After extracting the predicted species probabilities for each observation (the most likely iris species), we now clean up the results a bit, just to make them easier to report

```
# get class predictions
pipe1_classes <- predict_classes(pipe_preds[[1]])
pipe2_classes <- predict_classes(pipe_preds[[2]])
```

A standard way to summarize results in machine learning problems is the confusion matrix.
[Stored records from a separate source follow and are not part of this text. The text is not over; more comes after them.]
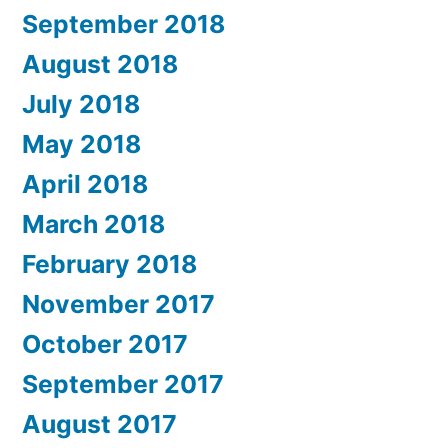
September 2018
August 2018
July 2018
May 2018
April 2018
March 2018
February 2018
November 2017
October 2017
September 2017
August 2017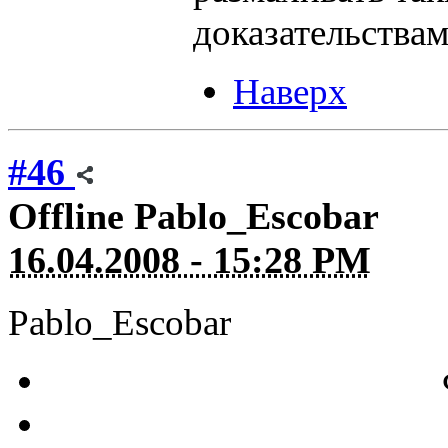
доказательствам
Наверх
#46
Offline
Pablo_Escobar
16.04.2008 - 15:28 PM
Pablo_Escobar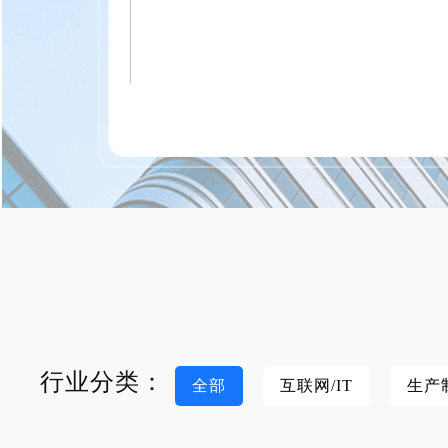
行业分类：
全部
互联网/IT
生产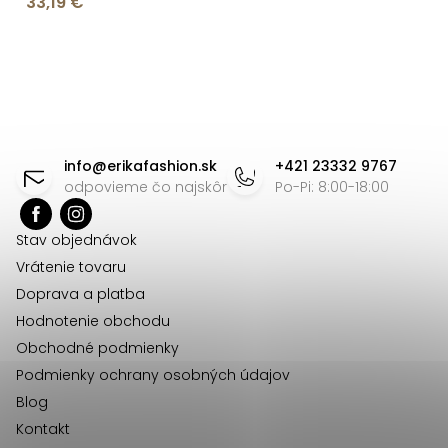
33,19 €
do V
O
v
l
á
Z
d
á
info
@
erikafashion.sk
+421 23332 9767
a
p
odpovieme čo najskôr
Po-Pi: 8:00-18:00
c
ä
i
Stav objednávok
t
e
Vrátenie tovaru
p
i
Doprava a platba
r
e
Hodnotenie obchodu
v
Obchodné podmienky
k
Podmienky ochrany osobných údajov
y
Blog
v
Kontakt
ý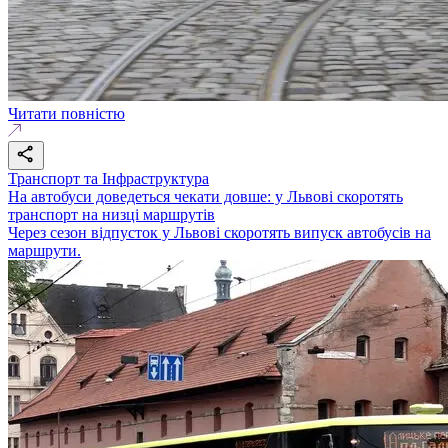
Читати повністю
Транспорт та Інфраструктура
На автобуси доведеться чекати довше: у Львові скоротять
транспорт на низці маршрутів
Через сезон відпусток у Львові скоротять випуск автобусів на
маршрути.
Now, let’s take a look at the results, using the handy `confusionMatrix`

function from `caret`

to compare our predicted classes to the true species in the holdout/testing data set.
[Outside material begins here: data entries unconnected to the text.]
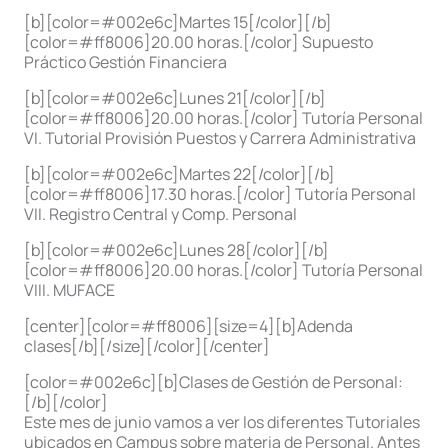
[b][color=#002e6c]Martes 15[/color][/b]
[color=#ff8006]20.00 horas.[/color] Supuesto
Práctico Gestión Financiera
[b][color=#002e6c]Lunes 21[/color][/b]
[color=#ff8006]20.00 horas.[/color] Tutoría Personal
VI. Tutorial Provisión Puestos y Carrera Administrativa
[b][color=#002e6c]Martes 22[/color][/b]
[color=#ff8006]17.30 horas.[/color] Tutoría Personal
VII. Registro Central y Comp. Personal
[b][color=#002e6c]Lunes 28[/color][/b]
[color=#ff8006]20.00 horas.[/color] Tutoría Personal
VIII. MUFACE
[center][color=#ff8006][size=4][b]Adenda
clases[/b][/size][/color][/center]
[color=#002e6c][b]Clases de Gestión de Personal:
[/b][/color]
Este mes de junio vamos a ver los diferentes Tutoriales
ubicados en Campus sobre materia de Personal. Antes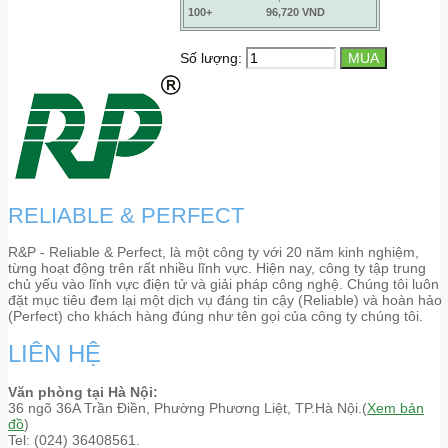
100+
96,720 VND
Số lượng:
RELIABLE & PERFECT
R&P - Reliable & Perfect, là một công ty với 20 năm kinh nghiệm,
từng hoạt động trên rất nhiều lĩnh vực. Hiện nay, công ty tập trung
chủ yếu vào lĩnh vực điện tử và giải pháp công nghệ. Chúng tôi luôn
đặt mục tiêu đem lại một dịch vụ đáng tin cậy (Reliable) và hoàn hảo
(Perfect) cho khách hàng đúng như tên gọi của công ty chúng tôi.
LIÊN HỆ
Văn phòng tại Hà Nội:
36 ngõ 36A Trần Điền, Phường Phương Liệt, TP.Hà Nội.(
Xem bản
đồ
)
Tel: (024) 36408561.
`(cfmat_pipe1 <- confusionMatrix(pipe1_classes, iris_task_test$Y))`

```
## Confusion Matrix and Statistics
##
## Reference
## Prediction setosa versicolor virginica
## setosa 10 0 0
## versicolor 0 9 2
## virginica 0 1 8
##
## Overall Statistics
##
## Accuracy : 0.9
## 95% CI : (0.7347, 0.9789)
## No Information Rate : 0.3333
## P-Value [Acc > NIR] : 1.665e-10
##
## Kappa : 0.85
## Mcnemar's Test P-Value : NA
##
## Statistics by Class:
##
## Class: setosa Class: versicolor Class: virginica
## Sensitivity 1.0000 0.9000 0.8000
## Specificity 1.0000 0.9000 0.9500
## Pos Pred Value 1.0000 0.8182 0.8889
## Neg Pred Value 1.0000 0.9474 0.9048
## Prevalence 0.3333 0.3333 0.3333
## Detection Rate 0.3333 0.3000 0.2667
## Detection Prevalence 0.3333 0.3667 0.3000
## Balanced Accuracy 1.0000 0.9000 0.8750
```

Let’s find out whether our pipeline of PCA and Random Forest fared any better than the one with PCA and GLMs above:

`(cfmat_pipe2 <- confusionMatrix(pipe2_classes, iris_task_test$Y))`

```
## Confusion Matrix and Statistics
##
## Reference
## Prediction setosa versicolor virginica
## setosa 10 0 0
## versicolor 0 9 2
## virginica 0 1 8
##
## Overall Statistics
##
## Accuracy : 0.9
## 95% CI : (0.7347, 0.9789)
## No Information Rate : 0.3333
## P-Value [Acc > NIR] : 1.665e-10
##
## Kappa : 0.85
## Mcnemar's Test P-Value : NA
##
## Statistics by Class:
##
## Class: setosa Class: versicolor Class: virginica
## Sensitivity 1.0000 0.9000 0.8000
## Specificity 1.0000 0.9000 0.9500
## Pos Pred Value 1.0000 0.8182 0.8889
## Neg Pred Value 1.0000 0.9474 0.9048
## Prevalence 0.3333 0.3333 0.3333
## Detection Rate 0.3333 0.3000 0.2667
## Detection Prevalence 0.3333 0.3667 0.3000
## Balanced Accuracy 1.0000 0.9000 0.8750
```

The predictions looks good!

## Summary

- We’ve taken a look at how to efficiently perform machine learning tasks with the
`sl3`

R package. - We’ve examined standard machine learning idioms, including
*tasks*,*pipelines*, and*stacks*. - We’ve examined a simple case of training and predicting with pipelines on the canonical Iris data set.